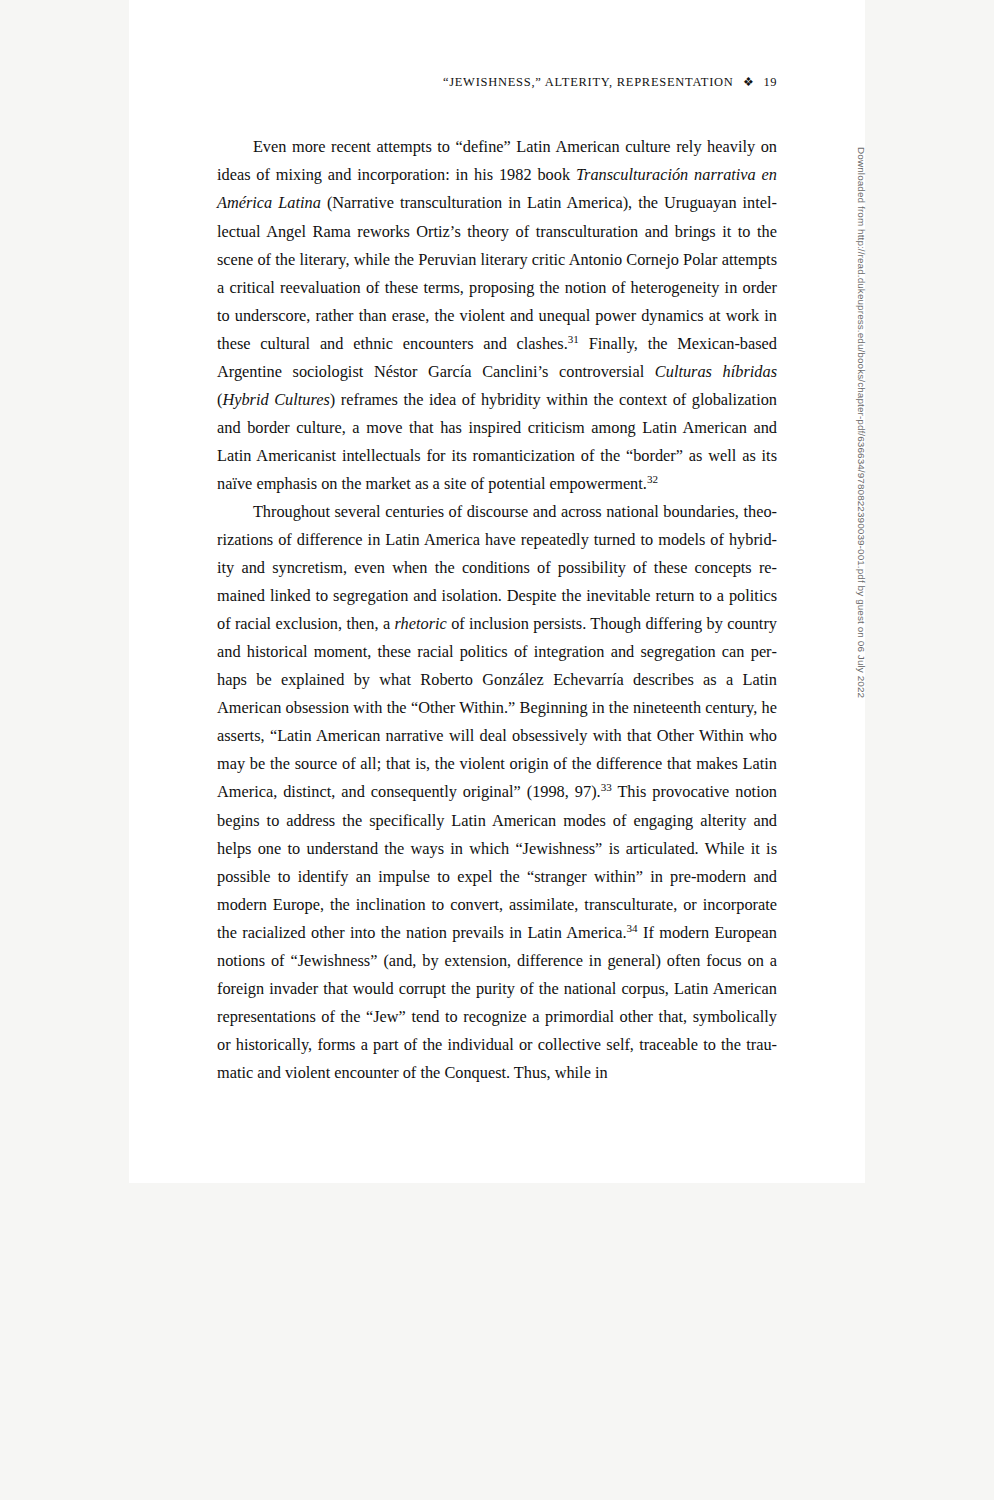“JEWISHNESS,” ALTERITY, REPRESENTATION ❖ 19
Even more recent attempts to “define” Latin American culture rely heavily on ideas of mixing and incorporation: in his 1982 book Transculturación narrativa en América Latina (Narrative transculturation in Latin America), the Uruguayan intellectual Angel Rama reworks Ortiz’s theory of transculturation and brings it to the scene of the literary, while the Peruvian literary critic Antonio Cornejo Polar attempts a critical reevaluation of these terms, proposing the notion of heterogeneity in order to underscore, rather than erase, the violent and unequal power dynamics at work in these cultural and ethnic encounters and clashes.31 Finally, the Mexican-based Argentine sociologist Néstor García Canclini’s controversial Culturas híbridas (Hybrid Cultures) reframes the idea of hybridity within the context of globalization and border culture, a move that has inspired criticism among Latin American and Latin Americanist intellectuals for its romanticization of the “border” as well as its naïve emphasis on the market as a site of potential empowerment.32
Throughout several centuries of discourse and across national boundaries, theorizations of difference in Latin America have repeatedly turned to models of hybridity and syncretism, even when the conditions of possibility of these concepts remained linked to segregation and isolation. Despite the inevitable return to a politics of racial exclusion, then, a rhetoric of inclusion persists. Though differing by country and historical moment, these racial politics of integration and segregation can perhaps be explained by what Roberto González Echevarría describes as a Latin American obsession with the “Other Within.” Beginning in the nineteenth century, he asserts, “Latin American narrative will deal obsessively with that Other Within who may be the source of all; that is, the violent origin of the difference that makes Latin America, distinct, and consequently original” (1998, 97).33 This provocative notion begins to address the specifically Latin American modes of engaging alterity and helps one to understand the ways in which “Jewishness” is articulated. While it is possible to identify an impulse to expel the “stranger within” in pre-modern and modern Europe, the inclination to convert, assimilate, transculturate, or incorporate the racialized other into the nation prevails in Latin America.34 If modern European notions of “Jewishness” (and, by extension, difference in general) often focus on a foreign invader that would corrupt the purity of the national corpus, Latin American representations of the “Jew” tend to recognize a primordial other that, symbolically or historically, forms a part of the individual or collective self, traceable to the traumatic and violent encounter of the Conquest. Thus, while in
Downloaded from http://read.dukeupress.edu/books/chapter-pdf/636634/9780822390039-001.pdf by guest on 06 July 2022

# # # #

**Activity:** The answer should hold every line of the listing, copied exactly, with no pictures.

**Output for this task:**
“JEWISHNESS,” ALTERITY, REPRESENTATION ❖ 19
Even more recent attempts to “define” Latin American culture rely heavily on ideas of mixing and incorporation: in his 1982 book Transculturación narrativa en América Latina (Narrative transculturation in Latin America), the Uruguayan intellectual Angel Rama reworks Ortiz’s theory of transculturation and brings it to the scene of the literary, while the Peruvian literary critic Antonio Cornejo Polar attempts a critical reevaluation of these terms, proposing the notion of heterogeneity in order to underscore, rather than erase, the violent and unequal power dynamics at work in these cultural and ethnic encounters and clashes.31 Finally, the Mexican-based Argentine sociologist Néstor García Canclini’s controversial Culturas híbridas (Hybrid Cultures) reframes the idea of hybridity within the context of globalization and border culture, a move that has inspired criticism among Latin American and Latin Americanist intellectuals for its romanticization of the “border” as well as its naïve emphasis on the market as a site of potential empowerment.32
Throughout several centuries of discourse and across national boundaries, theorizations of difference in Latin America have repeatedly turned to models of hybridity and syncretism, even when the conditions of possibility of these concepts remained linked to segregation and isolation. Despite the inevitable return to a politics of racial exclusion, then, a rhetoric of inclusion persists. Though differing by country and historical moment, these racial politics of integration and segregation can perhaps be explained by what Roberto González Echevarría describes as a Latin American obsession with the “Other Within.” Beginning in the nineteenth century, he asserts, “Latin American narrative will deal obsessively with that Other Within who may be the source of all; that is, the violent origin of the difference that makes Latin America, distinct, and consequently original” (1998, 97).33 This provocative notion begins to address the specifically Latin American modes of engaging alterity and helps one to understand the ways in which “Jewishness” is articulated. While it is possible to identify an impulse to expel the “stranger within” in pre-modern and modern Europe, the inclination to convert, assimilate, transculturate, or incorporate the racialized other into the nation prevails in Latin America.34 If modern European notions of “Jewishness” (and, by extension, difference in general) often focus on a foreign invader that would corrupt the purity of the national corpus, Latin American representations of the “Jew” tend to recognize a primordial other that, symbolically or historically, forms a part of the individual or collective self, traceable to the traumatic and violent encounter of the Conquest. Thus, while in
Downloaded from http://read.dukeupress.edu/books/chapter-pdf/636634/9780822390039-001.pdf by guest on 06 July 2022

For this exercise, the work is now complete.